Владельцы антикварных салонов, магазинов, соответствующих точек на рынках - в последних, впрочем, ничего из ряда вон не увидишь, его практически не знали. Почему, ясно - Никольский был одним из звеньев той цепочки, по которой краденый или добытый прочими нечестными путями товар поступает на прилавок или под прилавок. Лишь один из владельцев небольшого магазинчика припомнил его единственно лишь благодаря имени - Стас, это как бы запоминается, сказал он старшему лейтенанту Солоду.

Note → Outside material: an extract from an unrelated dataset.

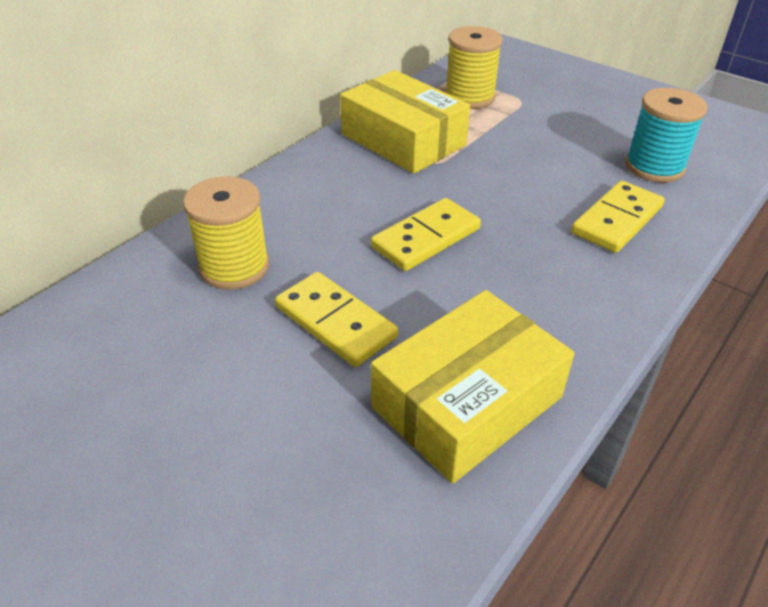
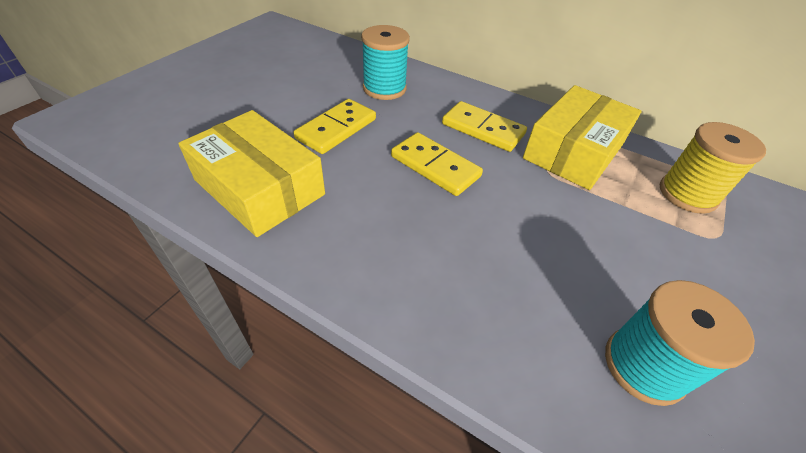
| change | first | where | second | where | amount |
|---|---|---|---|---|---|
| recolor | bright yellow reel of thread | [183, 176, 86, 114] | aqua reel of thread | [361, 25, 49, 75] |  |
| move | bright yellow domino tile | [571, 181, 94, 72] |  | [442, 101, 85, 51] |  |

- Забегал как-то, принес бронзовые напольные часы второй середины девятнадцатого века. Ничего, в принципе, особенного, так себе вещичка, нормальная, срочно Стасу требовались деньги, жить ему, как сказал, было не на что. Просил за них восемь тысяч, сошлись на четырех с половиной. Не очень-то он мне понравился - тщедушный, юркий, глазки беспокойно бегают, точно где-то нашкодил и теперь боится расплаты.
Родом Стас был из Феодосии, и это, в общем-то, объясняло его пристрастие ко всякого рода редкостям. Не всякий, конечно, крымчанин становится любителем старины, но тому, у кого есть склонность искать и находить что-то, в основном, под землей, жить сладким предвкушением того, как перед ним вдруг блеснет античная монета или золотая подвеска с грифонами и ланями, этот край открывает поистине уникальные возможности. Такое предположение и высказал майор Лободко, отправляя старшего лейтенанта Солода в крымскую командировку.
- Хочешь получше узнать человека - покопайся в его детстве и юности, - сказал он, напутствуя Михаила. - Здесь в Киеве у нас ничего не складывается, не вырисовывается. Поэтому рой там землю носом. А здесь будут пахать, как папы карлы, Андрющенко и Голик.
- И участковый Столяренко, - добавил весело Солод.
- Вот-вот. Ты, Миша, один против троих.
- Успокоили, Олег Павлович, - с притворной скорбью покачал головой Солод. - Жаль, не сезон еще. Не искупаюсь в Черном море.